* **Extracted text**:
*** Begin section ***

The Catholic faith stands or falls with one very important claim: the Catholic Church, including its institutional structure of Popes, Bishops, Priests, and Deacons, was intentionally founded and established by Christ. Catholics believe that Jesus literally and directly founded the institutional Catholic by appointing Apostles with the ability to elect successors for themselves, namely, the Bishops. If the Bishops do not have authority from Christ to govern the Church and, overtime, by means of a process of doctrinal clarification through Oecumenical Councils declare what a Christian must believe, then the Catholic Church is simply another institution of messed up people and nothing more.
On the Catholic view, a Church scandal — much like those faced by the author of 2 Corinthians — is an opportunity to remind ourselves of who our faith is in. Our faith is not in people but in a Person, namely, Jesus Christ. Sometimes (always?) the people in Jesus’s Church dont represent Him as well as He deserves. But that fact alone doesnt change Jesus. We can’t make Jesus fit our mold. We need to fit Jesus’s mold.
These horrible events and people need to be called out. I’m glad that the corrupt leaders of the Catholic Church are being exposed. For some of them, this moment should have come a long time ago. Despite all this, I am confident that Jesus established this institution. He didn’t do it because He knew that the Bishops would do a good or even a mediocre job at being Christians. To be honest, I’m still not completely sure why He did it. But based on what I know about history, He did do it. The primary documents are there to support the Catholic view. As one of my new Catholic friends says, this may not be the Church we wish that Jesus founded, but it is the Church that He actually founded.
If that’s true, I’m not free to leave when my leaders commit atrocities. Rather, the possibility of radical human sin makes me only more deeply aware of my own need for forgiveness and for this Church. Without the Eucharist, my life is meaningless. Without baptism, I am born into death and privation. Without the confessional, I am left to myself and to my sins. Without confirmation, I am weak and in need of the inner strength that comes from the Holy Spirit. Without the sacrament of Holy Orders, the Bishops are just regular dudes and cannot feed me the Bread of Life. And really this is why I remain Catholic: because I need Jesus, and I’m confident that this is the place where He wanted us to meet Him.

*** End section ***

* **Source information**:
*** Begin section ***

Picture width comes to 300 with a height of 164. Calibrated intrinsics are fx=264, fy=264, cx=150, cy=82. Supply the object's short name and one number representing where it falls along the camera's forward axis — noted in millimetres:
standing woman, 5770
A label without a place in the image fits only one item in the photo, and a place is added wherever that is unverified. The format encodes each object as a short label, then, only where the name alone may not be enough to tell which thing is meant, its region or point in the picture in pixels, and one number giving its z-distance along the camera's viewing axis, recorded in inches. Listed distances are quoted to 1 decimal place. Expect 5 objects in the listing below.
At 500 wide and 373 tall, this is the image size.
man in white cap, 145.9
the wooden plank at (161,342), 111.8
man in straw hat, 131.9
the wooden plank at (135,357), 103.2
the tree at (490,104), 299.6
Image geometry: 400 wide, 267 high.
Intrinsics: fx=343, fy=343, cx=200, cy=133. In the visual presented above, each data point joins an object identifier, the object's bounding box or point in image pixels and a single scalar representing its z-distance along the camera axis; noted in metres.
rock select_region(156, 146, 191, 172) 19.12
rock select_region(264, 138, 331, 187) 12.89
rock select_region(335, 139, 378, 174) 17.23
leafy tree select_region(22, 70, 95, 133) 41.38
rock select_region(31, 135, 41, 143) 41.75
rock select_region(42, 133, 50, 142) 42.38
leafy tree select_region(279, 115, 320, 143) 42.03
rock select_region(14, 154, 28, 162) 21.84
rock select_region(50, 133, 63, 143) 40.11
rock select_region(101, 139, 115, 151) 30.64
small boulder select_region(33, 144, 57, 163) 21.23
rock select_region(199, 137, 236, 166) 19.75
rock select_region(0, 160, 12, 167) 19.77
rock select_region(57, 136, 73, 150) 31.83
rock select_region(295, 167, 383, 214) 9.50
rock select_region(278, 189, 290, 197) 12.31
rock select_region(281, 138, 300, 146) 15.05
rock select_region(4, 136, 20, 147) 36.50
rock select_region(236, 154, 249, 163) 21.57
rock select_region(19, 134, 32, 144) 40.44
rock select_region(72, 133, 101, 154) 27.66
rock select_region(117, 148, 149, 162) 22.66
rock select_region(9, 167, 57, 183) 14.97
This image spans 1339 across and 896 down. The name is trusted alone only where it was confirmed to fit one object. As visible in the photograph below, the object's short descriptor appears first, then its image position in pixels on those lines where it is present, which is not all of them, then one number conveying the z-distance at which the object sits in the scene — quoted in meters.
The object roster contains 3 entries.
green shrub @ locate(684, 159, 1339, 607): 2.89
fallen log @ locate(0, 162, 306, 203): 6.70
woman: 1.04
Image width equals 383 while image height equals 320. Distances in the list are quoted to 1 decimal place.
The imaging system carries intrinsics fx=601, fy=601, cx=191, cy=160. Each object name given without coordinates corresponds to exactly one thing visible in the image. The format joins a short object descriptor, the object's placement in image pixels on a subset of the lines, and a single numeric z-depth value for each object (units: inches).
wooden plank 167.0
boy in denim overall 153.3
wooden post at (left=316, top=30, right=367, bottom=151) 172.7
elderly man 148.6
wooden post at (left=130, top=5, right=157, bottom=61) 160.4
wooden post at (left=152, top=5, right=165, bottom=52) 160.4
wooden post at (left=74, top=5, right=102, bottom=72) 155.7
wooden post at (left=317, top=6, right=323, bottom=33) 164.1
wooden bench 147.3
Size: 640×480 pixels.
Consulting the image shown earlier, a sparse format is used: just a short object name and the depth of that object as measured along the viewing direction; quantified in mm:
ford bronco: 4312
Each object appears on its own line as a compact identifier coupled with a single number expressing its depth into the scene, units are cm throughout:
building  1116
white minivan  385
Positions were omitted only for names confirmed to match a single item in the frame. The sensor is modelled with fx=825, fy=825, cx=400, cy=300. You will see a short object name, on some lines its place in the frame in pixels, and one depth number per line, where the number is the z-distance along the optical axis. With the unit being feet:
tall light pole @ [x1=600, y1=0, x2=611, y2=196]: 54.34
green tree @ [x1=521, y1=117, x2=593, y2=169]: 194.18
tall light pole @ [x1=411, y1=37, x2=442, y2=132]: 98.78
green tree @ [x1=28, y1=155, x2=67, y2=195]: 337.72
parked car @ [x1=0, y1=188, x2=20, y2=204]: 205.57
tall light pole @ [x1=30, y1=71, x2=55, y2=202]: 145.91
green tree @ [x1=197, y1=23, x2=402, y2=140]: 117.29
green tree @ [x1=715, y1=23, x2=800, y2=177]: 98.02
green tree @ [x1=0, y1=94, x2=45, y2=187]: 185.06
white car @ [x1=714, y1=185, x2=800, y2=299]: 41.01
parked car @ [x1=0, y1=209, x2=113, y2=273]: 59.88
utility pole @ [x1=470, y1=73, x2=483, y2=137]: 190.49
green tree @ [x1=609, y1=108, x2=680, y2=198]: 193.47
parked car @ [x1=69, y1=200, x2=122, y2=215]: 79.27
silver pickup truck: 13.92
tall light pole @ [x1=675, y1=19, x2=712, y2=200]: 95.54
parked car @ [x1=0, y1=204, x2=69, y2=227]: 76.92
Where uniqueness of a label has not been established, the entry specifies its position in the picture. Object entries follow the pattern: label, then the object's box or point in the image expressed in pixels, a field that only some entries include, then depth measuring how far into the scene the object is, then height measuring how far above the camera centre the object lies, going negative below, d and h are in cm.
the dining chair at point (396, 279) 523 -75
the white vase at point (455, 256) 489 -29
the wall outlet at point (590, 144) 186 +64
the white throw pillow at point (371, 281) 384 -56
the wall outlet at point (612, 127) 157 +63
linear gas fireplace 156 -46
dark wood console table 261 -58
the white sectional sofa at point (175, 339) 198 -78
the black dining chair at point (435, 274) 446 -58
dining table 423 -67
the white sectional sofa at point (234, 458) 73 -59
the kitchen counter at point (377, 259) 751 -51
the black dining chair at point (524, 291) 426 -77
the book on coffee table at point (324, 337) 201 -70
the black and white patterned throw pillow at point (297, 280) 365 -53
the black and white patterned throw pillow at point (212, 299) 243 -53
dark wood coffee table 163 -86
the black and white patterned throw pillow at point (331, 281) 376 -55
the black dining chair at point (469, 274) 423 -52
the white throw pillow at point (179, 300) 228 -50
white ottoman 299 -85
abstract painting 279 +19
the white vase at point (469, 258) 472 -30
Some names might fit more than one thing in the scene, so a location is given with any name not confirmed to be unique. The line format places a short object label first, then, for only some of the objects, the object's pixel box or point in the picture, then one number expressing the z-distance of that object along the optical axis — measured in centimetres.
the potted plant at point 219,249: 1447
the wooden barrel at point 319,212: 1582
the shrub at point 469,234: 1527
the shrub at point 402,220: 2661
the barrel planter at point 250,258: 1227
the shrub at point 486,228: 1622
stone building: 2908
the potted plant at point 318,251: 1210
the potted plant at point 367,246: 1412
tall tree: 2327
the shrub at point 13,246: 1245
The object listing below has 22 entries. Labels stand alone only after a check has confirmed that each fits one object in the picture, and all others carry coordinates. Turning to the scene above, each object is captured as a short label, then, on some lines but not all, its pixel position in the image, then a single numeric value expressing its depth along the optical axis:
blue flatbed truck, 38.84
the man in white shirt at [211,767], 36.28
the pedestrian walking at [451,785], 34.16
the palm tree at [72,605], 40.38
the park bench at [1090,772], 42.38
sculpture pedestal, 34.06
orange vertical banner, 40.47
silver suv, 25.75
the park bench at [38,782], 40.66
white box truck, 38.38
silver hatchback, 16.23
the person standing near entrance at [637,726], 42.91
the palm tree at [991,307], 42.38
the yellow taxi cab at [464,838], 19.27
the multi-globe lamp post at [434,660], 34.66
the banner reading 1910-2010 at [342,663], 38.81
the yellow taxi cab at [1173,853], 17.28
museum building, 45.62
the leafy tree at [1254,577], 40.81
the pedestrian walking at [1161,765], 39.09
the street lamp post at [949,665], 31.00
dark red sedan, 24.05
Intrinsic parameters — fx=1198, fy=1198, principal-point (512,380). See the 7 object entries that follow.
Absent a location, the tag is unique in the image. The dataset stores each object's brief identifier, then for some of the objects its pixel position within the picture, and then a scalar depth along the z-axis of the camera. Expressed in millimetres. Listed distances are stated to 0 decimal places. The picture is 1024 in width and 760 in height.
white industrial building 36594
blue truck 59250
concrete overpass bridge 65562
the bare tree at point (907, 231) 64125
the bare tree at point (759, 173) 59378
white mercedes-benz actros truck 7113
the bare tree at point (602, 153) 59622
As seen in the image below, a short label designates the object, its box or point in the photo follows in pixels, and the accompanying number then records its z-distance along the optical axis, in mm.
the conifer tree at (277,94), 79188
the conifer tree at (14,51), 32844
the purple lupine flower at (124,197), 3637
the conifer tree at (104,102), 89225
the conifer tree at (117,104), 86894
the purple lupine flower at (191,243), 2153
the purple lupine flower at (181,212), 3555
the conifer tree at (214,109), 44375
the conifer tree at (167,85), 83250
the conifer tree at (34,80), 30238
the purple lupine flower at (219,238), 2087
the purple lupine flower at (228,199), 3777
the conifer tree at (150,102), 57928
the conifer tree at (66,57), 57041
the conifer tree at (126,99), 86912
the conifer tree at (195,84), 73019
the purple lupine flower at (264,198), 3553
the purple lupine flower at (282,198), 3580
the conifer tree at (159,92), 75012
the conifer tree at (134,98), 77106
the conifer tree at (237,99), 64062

*** End section ***

* **Work task**: In the text on remaining Catholic, list each thing the writer names in a sentence beginning with "Without".

* **Solution to this exercise**:
- the Eucharist
- baptism
- the confessional
- confirmation
- the sacrament of Holy Orders